Last week, Sen. Charles E. Grassley of Iowa, the head of the Senate Judiciary Committee, restricted the tradition that allowed senators to hold up federal appeals court nominees from their home state by withholding a form known as a “blue slip.” With the 60-vote rule also gone, there is virtually nothing the minority party can do to keep a highly partisan nominee from receiving a lifetime appointment to the federal bench.

David W. Rohde, a professor of political science at Duke University whose research includes the Congress, the presidency, the Supreme Court, said the increasingly partisanship behind judicial nominations reflects the increasing polarization of American politics. As parties lose moderate members, their standards for judges become more rigidly ideological. “This whole process threatens the legitimacy of the court and makes it harder for those people on the losing side to still regard a decision as something that should be followed,” he said.

Republicans are exploiting the lack of moderating influences. The Senate Judiciary Committee has approved four nominees the American Bar Association deemed “not qualified.” The most glaringly unqualified is a 36-year-old Justice Department lawyer who has never tried a case. The Senate Judiciary Committee approved him by a 11-9 party line vote, including a favorable vote from North Carolina Republican Sen. Thom Tillis.

In North Carolina, the effort to politicize the judiciary is even more brazen. The Republican-led General Assembly has made judicial elections partisan and moved to gerrymander judicial election districts. Meanwhile, Republicans are proposing a constitutional amendment to have judges at all levels run for election every two years, rather than the current intervals of four or eight years. The frequent elections, in which there would be no primaries, would turn judges into permanent partisan candidates and their races into multiple-candidate carnivals.
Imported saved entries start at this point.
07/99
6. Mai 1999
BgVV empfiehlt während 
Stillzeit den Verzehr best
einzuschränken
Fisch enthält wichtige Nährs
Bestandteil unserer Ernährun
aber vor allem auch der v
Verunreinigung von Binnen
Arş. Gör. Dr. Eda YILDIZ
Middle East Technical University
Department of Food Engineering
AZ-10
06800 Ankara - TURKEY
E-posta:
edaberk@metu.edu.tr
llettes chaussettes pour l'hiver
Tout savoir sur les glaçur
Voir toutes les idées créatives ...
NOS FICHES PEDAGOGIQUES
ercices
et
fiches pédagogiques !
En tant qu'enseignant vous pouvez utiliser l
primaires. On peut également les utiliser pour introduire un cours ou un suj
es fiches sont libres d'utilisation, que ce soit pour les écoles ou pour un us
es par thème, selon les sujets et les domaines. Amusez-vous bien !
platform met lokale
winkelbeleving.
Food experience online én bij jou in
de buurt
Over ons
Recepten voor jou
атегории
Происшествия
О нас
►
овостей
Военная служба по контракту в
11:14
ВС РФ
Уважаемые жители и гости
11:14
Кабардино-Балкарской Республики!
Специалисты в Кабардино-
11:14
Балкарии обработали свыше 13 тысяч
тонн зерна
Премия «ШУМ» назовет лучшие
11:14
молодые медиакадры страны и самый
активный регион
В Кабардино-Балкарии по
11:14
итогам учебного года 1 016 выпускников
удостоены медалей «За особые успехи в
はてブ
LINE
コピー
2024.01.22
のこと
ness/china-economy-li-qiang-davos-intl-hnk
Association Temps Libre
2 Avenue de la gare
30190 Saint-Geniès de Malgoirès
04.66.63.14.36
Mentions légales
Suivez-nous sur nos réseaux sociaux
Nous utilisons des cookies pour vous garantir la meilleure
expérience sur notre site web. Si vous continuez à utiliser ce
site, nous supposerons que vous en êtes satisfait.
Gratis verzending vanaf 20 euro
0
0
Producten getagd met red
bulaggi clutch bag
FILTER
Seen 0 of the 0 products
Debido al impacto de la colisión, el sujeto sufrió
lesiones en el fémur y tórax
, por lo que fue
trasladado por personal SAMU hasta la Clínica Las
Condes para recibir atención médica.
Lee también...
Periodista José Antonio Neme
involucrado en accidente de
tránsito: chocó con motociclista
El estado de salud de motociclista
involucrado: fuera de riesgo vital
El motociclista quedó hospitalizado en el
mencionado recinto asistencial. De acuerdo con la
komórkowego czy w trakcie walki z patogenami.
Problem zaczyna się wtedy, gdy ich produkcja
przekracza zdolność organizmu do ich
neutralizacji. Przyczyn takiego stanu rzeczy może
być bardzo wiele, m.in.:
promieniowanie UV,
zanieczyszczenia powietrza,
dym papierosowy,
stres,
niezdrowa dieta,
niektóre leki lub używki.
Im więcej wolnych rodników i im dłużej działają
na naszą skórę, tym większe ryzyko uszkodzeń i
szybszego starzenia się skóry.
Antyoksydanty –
Some judges think the extreme call for two-year elections is really intended to get judges to support being appointed by the legislature instead. Appointed judges can be a good thing when the appointments are based on merit as determined by an independent commission. But North Carolina’s judiciary would become hopelessly partisan if judge selection is left to the legislature’s majority party.

Donald Stephens, a Democrat who recently retired after 33 years on the bench in Wake County, has sounded a loud alarm about a likely legislative grab for judicial appointment power. Speaking at a recent forum in Raleigh sponsored by the nonprofit group Policy Watch, Stephens said, “Although they will call it ‘merit selection,’ I assure you it will be partisan selection. It would be a disaster.”

State Rep Joe John, (D-Wake), who was elected to the legislature in 2016 after serving 25 years a a judge, said at the same event, “the North Carolina judiciary is under siege” as Republicans seek “to rip the blindfold of impartiality from Lady Justice.”

The law is a powerful thing, but the legitimacy of the judges who interpret it rests on a delicate public perception of judicial independence. Those who would turn the judicial branch into a party wing will destroy what they claim they’re improving.

Judges, lawyers, law professors and lawmakers must make a major push to preserve and protect the Constitutions of the United States and North Carolina by preserving and protecting an independent judiciary.